__Задания__
[a] Перепишите без изменений фрагмент текста о надписи в Эльче: начните со слов «Несмотря на то, что» и закончите словами «будет случаться всегда.».
[b] В каком возрасте умерла Ульпия Марциана согласно тексту о надписи в Эльче?

__Текст__
• • • • • • •

В городе, где я родился, – только задолго до моего рождения, еще до нашей эры, – произошла небольшая римская семейная трагедия. О ней нам стало известно благодаря двум красноватым табличкам, которые можно найти на одном похожем на свадебный торт центральном здании. На табличке покрупнее красуется надпись на латыни, а на той, что поменьше – ее перевод. Текст на латыни звучит так: DM | ULP MARCIANAE | VIXIT AN XXX | L CASSIUS IUNIA | NUS MARITAE | KARISSIMAE. А вот и примерный перевод этой фразы:
Случившиеся две тысячи лет назад в Эльче ранняя смерть Ульпии Марцианы и горе Луция Кассия Юниана – не самый важный момент в контексте мировой истории, но когда я прохожу мимо этой надгробной надписи, с того самого первого дня, как я увидел ее в детстве, мне непременно нужно повернуться и бросить на нее хотя бы мимолетный взгляд. Помимо того что спустя двадцать веков эта табличка находится у всех на виду рядом с витриной обувного магазина, в ней нет ничего особенного: первая строчка взывает к семейным духам усопшей, вторая уточняет возраст, в котором она скончалась, а потом ее супруг, с трезвостью, свойственной лишь римлянам, обращается к ней в последний раз. И на этом все. Смерть с косой и погребальный обряд. И тем не менее за всю жизнь мне встретилось не так много текстов, которые бы настолько меня тронули.
Несмотря на то, что об Ульпии и Луции нам больше ничего не известно, очевидно, что нам, современным людям, многие аспекты их брака и отношений показались бы недопустимыми. Более того, учитывая огромное количество всего того, что в ту эпоху могло привести к кончине человека, смертью в тридцать лет удивлять было особо некого. И все же, если вы читаете эти строки и не чувствуете нежность, грусть и истину, то, вероятно, у вас каменное сердце. Глубокая человечность – вот что меня всегда очаровывало в этой надписи. Двадцать веков спустя, живя в совершенно другом мире, мы без труда понимаем и чувствуем драму этой римской пары, которая ступала по той же земле, что и мы с вами. Наша жизнь не имеет ничего общего с их жизнью, но на нас снисходит озарение: это история о смерти любимого человека, и больше в ней нечего понимать. Такое случается сейчас, случалось тогда и будет случаться всегда.

• • • • • • •

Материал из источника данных
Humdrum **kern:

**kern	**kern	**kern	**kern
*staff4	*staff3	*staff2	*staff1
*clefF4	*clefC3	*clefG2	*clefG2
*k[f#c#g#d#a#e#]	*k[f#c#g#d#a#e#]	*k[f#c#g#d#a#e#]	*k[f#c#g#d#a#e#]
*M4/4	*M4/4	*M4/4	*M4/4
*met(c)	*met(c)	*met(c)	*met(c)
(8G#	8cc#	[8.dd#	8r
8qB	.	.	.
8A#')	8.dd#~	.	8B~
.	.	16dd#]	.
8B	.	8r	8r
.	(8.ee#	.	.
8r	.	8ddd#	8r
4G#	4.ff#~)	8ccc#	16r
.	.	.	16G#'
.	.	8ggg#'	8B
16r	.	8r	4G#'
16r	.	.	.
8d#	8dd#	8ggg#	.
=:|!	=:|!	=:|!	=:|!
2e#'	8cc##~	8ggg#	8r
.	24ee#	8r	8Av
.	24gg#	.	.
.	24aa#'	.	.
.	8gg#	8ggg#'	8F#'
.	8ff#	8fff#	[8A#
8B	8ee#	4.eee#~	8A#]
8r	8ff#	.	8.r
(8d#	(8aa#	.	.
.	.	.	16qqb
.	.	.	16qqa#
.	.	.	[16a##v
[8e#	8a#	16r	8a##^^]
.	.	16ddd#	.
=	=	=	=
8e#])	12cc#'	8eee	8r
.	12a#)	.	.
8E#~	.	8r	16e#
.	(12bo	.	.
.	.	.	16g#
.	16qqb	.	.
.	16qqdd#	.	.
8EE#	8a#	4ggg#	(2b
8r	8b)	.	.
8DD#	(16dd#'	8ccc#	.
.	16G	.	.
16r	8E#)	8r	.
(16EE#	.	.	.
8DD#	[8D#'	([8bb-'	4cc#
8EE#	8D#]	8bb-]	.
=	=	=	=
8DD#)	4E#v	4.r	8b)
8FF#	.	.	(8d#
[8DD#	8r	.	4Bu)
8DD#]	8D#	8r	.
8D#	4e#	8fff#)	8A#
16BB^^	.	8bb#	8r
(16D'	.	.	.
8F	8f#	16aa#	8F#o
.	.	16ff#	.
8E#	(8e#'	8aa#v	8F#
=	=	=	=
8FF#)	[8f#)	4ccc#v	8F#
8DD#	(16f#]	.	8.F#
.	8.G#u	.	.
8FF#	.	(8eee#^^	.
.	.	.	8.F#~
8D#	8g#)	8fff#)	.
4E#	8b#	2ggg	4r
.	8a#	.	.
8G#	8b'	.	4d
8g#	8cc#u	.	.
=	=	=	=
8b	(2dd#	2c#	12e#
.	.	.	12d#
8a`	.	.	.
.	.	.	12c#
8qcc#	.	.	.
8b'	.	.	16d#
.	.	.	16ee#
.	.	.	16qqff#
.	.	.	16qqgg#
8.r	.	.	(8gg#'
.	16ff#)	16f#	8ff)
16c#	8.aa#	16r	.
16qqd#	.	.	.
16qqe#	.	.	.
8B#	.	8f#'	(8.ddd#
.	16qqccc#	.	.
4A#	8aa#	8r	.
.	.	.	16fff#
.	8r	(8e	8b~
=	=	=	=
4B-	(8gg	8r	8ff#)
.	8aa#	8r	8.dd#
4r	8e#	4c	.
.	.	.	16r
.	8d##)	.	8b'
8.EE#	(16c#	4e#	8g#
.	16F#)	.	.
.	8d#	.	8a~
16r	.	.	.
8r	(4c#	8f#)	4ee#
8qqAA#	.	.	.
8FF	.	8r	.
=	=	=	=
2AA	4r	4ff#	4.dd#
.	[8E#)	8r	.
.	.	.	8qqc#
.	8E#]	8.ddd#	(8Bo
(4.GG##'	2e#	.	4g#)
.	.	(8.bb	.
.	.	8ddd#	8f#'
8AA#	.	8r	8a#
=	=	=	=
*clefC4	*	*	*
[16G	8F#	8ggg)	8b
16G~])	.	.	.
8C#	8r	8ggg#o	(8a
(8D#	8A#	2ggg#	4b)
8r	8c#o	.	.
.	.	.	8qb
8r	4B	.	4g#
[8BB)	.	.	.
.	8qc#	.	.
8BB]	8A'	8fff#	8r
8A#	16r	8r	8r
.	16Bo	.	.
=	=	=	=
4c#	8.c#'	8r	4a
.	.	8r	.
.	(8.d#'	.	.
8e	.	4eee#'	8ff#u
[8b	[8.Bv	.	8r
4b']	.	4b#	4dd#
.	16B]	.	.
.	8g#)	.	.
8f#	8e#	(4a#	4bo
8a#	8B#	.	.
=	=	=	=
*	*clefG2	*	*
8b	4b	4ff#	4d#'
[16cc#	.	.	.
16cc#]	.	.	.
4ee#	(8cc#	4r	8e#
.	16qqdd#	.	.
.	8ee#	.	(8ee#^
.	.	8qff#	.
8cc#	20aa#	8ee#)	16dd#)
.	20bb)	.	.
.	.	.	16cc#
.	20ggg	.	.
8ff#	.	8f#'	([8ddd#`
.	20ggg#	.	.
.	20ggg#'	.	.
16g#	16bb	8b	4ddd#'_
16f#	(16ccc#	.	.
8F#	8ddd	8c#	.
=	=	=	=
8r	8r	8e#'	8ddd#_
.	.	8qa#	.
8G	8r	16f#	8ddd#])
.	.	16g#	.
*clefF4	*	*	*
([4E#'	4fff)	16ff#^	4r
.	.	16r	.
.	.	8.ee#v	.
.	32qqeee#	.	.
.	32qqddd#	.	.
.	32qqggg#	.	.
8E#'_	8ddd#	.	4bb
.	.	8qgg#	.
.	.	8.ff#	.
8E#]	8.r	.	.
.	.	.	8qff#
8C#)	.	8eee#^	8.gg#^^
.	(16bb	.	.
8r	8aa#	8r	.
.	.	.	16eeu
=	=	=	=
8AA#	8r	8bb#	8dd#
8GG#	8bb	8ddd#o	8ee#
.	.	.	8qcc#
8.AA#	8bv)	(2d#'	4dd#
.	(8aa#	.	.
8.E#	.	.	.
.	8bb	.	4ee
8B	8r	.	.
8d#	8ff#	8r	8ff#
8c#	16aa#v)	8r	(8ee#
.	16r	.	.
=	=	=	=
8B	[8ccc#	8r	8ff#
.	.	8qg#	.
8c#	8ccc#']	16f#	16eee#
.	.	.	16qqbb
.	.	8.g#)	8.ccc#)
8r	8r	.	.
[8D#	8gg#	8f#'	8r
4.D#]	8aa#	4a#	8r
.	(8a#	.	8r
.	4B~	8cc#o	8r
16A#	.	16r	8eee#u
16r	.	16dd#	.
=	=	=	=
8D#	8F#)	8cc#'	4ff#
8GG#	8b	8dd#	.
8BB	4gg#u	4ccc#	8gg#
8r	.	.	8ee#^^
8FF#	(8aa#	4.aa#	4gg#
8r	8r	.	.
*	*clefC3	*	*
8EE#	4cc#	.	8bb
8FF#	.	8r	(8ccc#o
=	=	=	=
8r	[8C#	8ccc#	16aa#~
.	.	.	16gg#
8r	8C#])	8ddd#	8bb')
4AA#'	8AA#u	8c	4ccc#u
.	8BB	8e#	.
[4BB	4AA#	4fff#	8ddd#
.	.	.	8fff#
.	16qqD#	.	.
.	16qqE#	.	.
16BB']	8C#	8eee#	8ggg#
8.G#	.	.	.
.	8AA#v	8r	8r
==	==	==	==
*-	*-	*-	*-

• • • • • • •

__Ответы к заданиям__
[a]
Несмотря на то, что об Ульпии и Луции нам больше ничего не известно, очевидно, что нам, современным людям, многие аспекты их брака и отношений показались бы недопустимыми. Более того, учитывая огромное количество всего того, что в ту эпоху могло привести к кончине человека, смертью в тридцать лет удивлять было особо некого. И все же, если вы читаете эти строки и не чувствуете нежность, грусть и истину, то, вероятно, у вас каменное сердце. Глубокая человечность – вот что меня всегда очаровывало в этой надписи. Двадцать веков спустя, живя в совершенно другом мире, мы без труда понимаем и чувствуем драму этой римской пары, которая ступала по той же земле, что и мы с вами. Наша жизнь не имеет ничего общего с их жизнью, но на нас снисходит озарение: это история о смерти любимого человека, и больше в ней нечего понимать. Такое случается сейчас, случалось тогда и будет случаться всегда.

[b] В тридцать лет.